• Available records
+ + + +
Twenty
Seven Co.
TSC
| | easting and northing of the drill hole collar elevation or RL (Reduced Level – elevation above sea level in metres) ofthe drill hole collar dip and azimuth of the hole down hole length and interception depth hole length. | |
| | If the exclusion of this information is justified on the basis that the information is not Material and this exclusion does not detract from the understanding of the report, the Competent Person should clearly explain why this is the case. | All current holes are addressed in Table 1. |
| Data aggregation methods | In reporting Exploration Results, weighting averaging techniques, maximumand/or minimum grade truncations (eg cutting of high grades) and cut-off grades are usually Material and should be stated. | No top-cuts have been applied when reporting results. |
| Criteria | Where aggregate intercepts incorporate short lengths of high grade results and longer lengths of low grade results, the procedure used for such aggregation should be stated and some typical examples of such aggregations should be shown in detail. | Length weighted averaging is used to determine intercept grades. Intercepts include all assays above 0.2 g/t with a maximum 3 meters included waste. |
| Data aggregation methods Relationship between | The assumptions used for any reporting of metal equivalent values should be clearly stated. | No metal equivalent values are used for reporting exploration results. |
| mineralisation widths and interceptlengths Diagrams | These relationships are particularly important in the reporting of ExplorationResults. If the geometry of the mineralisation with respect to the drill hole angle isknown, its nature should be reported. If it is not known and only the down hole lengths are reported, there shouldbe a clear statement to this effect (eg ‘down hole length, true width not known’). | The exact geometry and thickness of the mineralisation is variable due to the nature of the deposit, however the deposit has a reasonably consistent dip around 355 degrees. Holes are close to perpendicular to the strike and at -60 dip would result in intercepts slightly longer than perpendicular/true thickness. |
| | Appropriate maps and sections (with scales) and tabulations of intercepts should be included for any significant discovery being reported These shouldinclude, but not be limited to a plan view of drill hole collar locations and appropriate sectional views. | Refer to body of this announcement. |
+ + + +
• Task description
Reproduce every entry, word for word.

• Solution for this task
Twenty
Seven Co.
TSC
| | easting and northing of the drill hole collar elevation or RL (Reduced Level – elevation above sea level in metres) ofthe drill hole collar dip and azimuth of the hole down hole length and interception depth hole length. | |
| | If the exclusion of this information is justified on the basis that the information is not Material and this exclusion does not detract from the understanding of the report, the Competent Person should clearly explain why this is the case. | All current holes are addressed in Table 1. |
| Data aggregation methods | In reporting Exploration Results, weighting averaging techniques, maximumand/or minimum grade truncations (eg cutting of high grades) and cut-off grades are usually Material and should be stated. | No top-cuts have been applied when reporting results. |
| Criteria | Where aggregate intercepts incorporate short lengths of high grade results and longer lengths of low grade results, the procedure used for such aggregation should be stated and some typical examples of such aggregations should be shown in detail. | Length weighted averaging is used to determine intercept grades. Intercepts include all assays above 0.2 g/t with a maximum 3 meters included waste. |
| Data aggregation methods Relationship between | The assumptions used for any reporting of metal equivalent values should be clearly stated. | No metal equivalent values are used for reporting exploration results. |
| mineralisation widths and interceptlengths Diagrams | These relationships are particularly important in the reporting of ExplorationResults. If the geometry of the mineralisation with respect to the drill hole angle isknown, its nature should be reported. If it is not known and only the down hole lengths are reported, there shouldbe a clear statement to this effect (eg ‘down hole length, true width not known’). | The exact geometry and thickness of the mineralisation is variable due to the nature of the deposit, however the deposit has a reasonably consistent dip around 355 degrees. Holes are close to perpendicular to the strike and at -60 dip would result in intercepts slightly longer than perpendicular/true thickness. |
| | Appropriate maps and sections (with scales) and tabulations of intercepts should be included for any significant discovery being reported These shouldinclude, but not be limited to a plan view of drill hole collar locations and appropriate sectional views. | Refer to body of this announcement. |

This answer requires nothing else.